The future of touch is sound

If you still remain impressed by Tom Cruise in 2002’s Minority Report, much of this may be down to marvelling at the advanced concept technology on display, with remote touch commands controlling data or actions. But how far in the future was this technology in real terms?

Well, multi touch interfaces went into Microsoft’s Xbox Kinect in 2010, Samsung started using infra-red gesture sensors in its Galaxy S4 smartphones in 2013 and Apple and Huawei are currently building more responses into the cold glass of a mobile device screen. Added to this, Nintendo’s Wii or Leap Motion’s sensor device allow users to control computers with their hand gestures by firing pulses of inaudible sound to a spot in mid-air.

The next generation of interfaces, according to Jaguar Landrover’s Human Machine Interface Technical Specialist, Lee Skrypchuk, whilst still perhaps some 5-7 years off, is anticipated to come in the form of air-based controls that drivers would either ‘feel’ or ‘tweak’.  Developed by UK start-up Ultrahaptics (haptics being the Greek for ‘touch’), the aim is that the driver focuses on driving the car without being distracted by dashboard controls.  So instead of fumbling to turn something on/off, ultrasound waves form controls which “find you in the middle of the air and let you operate them” says Ultrahaptics CTO and co-founder Tom Carter.  So with a swoosh you might turn on your favourite radio station or with a sweep, you could raise the temperature on a chilly morning (gestures being conjecture).

Japanese start-up, Pixie Dust Technologies wants to match mid-air haptics with tiny lasers to create visible holograms.  This would allow users to interact with large sets of data for example, manipulating them in a 3-D aerial interface in homage to 2008’s Ironman with Robert Downey-Jnr.  One of the main restrictions to date has been the proximity requirement between the two contact points.  However Keisuke Hasegawa, an inventor at the University of Tokyo, working with the godfather of mid-air haptics, Hiroyuki Shinoda, is looking to create a signal between the two contacts to enable far greater distances for successful operation.  Ultimately, the technology remains too expensive at present to be more than a fantasy, but the notion of gesture based mid-air interfaces is gaining traction in the smartphone and appliance manafacturing market. This is because, according to Norwegian start up Elliptic Labs, it requires no special chip and removes the need for a phone’s optical sensor. Their CEO, Laila Danielsen believes the next generation of products will also include touchless gestures in the kitchen and car.
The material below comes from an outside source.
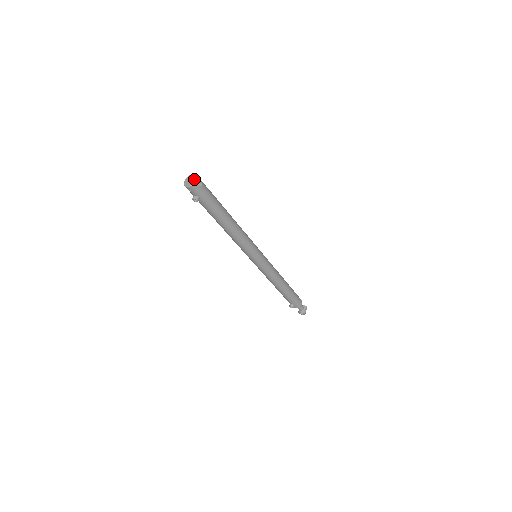
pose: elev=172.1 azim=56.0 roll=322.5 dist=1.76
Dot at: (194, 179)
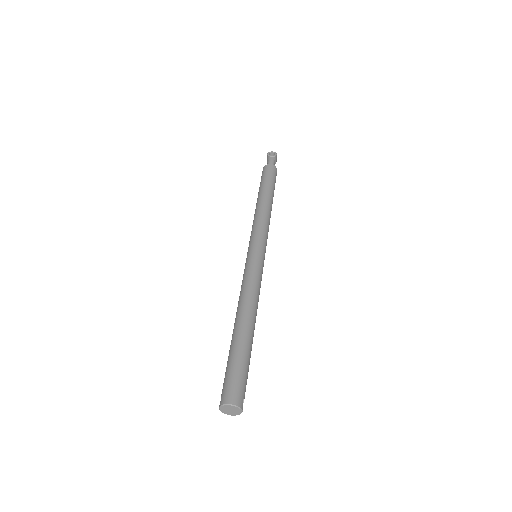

For this writer, there remains a heady sequence of accidental consequences from say, the involuntary wafting of smoke away from a burned pork chop after opening the oven door, or the genuinely well intentioned gesture to beckon on the elderly man crossing the road!   Perhaps we have all seen too many films, or maybe, we are still in wonder about what technology delivers every day – and which suddenly becomes the very thing we cannot do without.